L'École nationale supérieure Louis-Lumière est placée sous la tutelle du ministère de l'enseignement supérieur. Fondée en 1926, elle célèbre bientôt son centenaire. Initialement un lycée technique, elle a intégré l'enseignement supérieur dans les années 1990, il y a environ trente ans. Cette école propose trois masters spécialisés : un master en cinéma, qui couvre les métiers de la lumière, de la caméra et de l'image ; un master en photographie, qui prépare aux divers aspects de ce domaine ; et un master en son, qui forme aux métiers du son, notamment dans le cinéma. Les masters en cinéma et en son fournissent une grande partie des professionnels et techniciens présents sur les plateaux de tournage. Dans le contexte actuel, notre responsabilité est particulièrement importante, car ces métiers techniques sont majoritairement masculins. Contrairement à la Fémis, où la parité est ancienne et non problématique, notre école affiche des chiffres trop stables de 67 % de garçons contre 33 % de filles parmi nos étudiants. Chaque année, nous accueillons 16 étudiants par master, soit 48 étudiants par promotion, pour des masters d'une durée de trois ans. Cette proportion se reflète également lors des concours d'entrée, où l'on observe deux tiers de candidats masculins pour un tiers de candidates. Cette asymétrie se maintient chaque année dans nos promotions.

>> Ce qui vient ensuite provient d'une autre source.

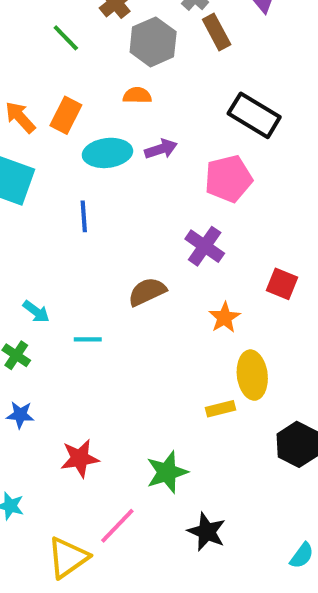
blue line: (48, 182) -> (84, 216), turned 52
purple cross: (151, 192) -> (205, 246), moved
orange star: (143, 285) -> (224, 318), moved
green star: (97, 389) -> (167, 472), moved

Nous faisons face à un véritable enjeu de renouvellement. Les arguments avancés autour de moi indiquent que la dimension scientifique de notre école est beaucoup plus marquée que celle de la Fémis, où l'orientation est plus artistique et axée sur l'auteur. En revanche, nos cours sont majoritairement de nature scientifique ou technique, avec peu de place pour des matières telles que l'écriture, le scénario, le montage ou même la production, qui traitent du récit. Cette explication ne me semble pas suffisante. Je pense qu'il y a une auto-assignation des filles pour éviter les matières scientifiques dès leur scolarité, et nous en héritons. Par exemple, le master qui compte aujourd'hui le plus d'étudiantes est le master photo, le moins scientifique et avec une forte coloration artistique. Cela crée une asymétrie très marquée dans notre école. En 2017, à mon arrivée, j'ai tenté de corriger cette situation en créant immédiatement une mission égalité femmes-hommes en septembre. À l'époque, cette mission ne portait pas sur les questions de violences sexuelles, aujourd'hui souvent rassemblées sous cette problématique. Elle se concentrait plutôt sur les disparités salariales entre hommes et femmes, la faible présence des femmes dans les métiers du cinéma au sens large, et les représentations systématiquement dépréciatives ou hétéronormées des femmes dans les films.
Un mois après l'émergence du mouvement #MeToo, tout a changé de manière significative et nous n'en sommes jamais vraiment sortis. Ce mouvement a eu un impact profond, notamment dans les écoles de cinéma. Il a fait remonter à la surface de nombreuses problématiques. Dans notre école, qui se distingue par une forte tradition de compagnonnage et de transmission dans les métiers techniques, des pratiques paternalistes et des rapports problématiques avec les apprenants sont apparus. Ces pratiques, rapidement devenues insupportables pour la nouvelle génération étudiante, ont mis en lumière une intransigeance totale sur ces questions. Aujourd'hui, nous faisons face à une dissonance entre les usages du passé et les attentes actuelles. Notre école compte une trentaine d'enseignants permanents et environ 200 vacataires, souvent des techniciens en activité. Ces derniers ne possèdent pas toujours les nouveaux codes ou usages en vigueur, ce qui engendre des difficultés. Les problèmes rencontrés sont principalement liés à des agissements sexistes. Bien qu'il ne s'agisse pas d'outrages sexistes ou aggravés, ces comportements sont systématiquement sanctionnés. Lorsqu'il s'agit de vacataires, nous mettons fin à leur mission et leur expliquons que certains propos ou comportements ne sont plus acceptables.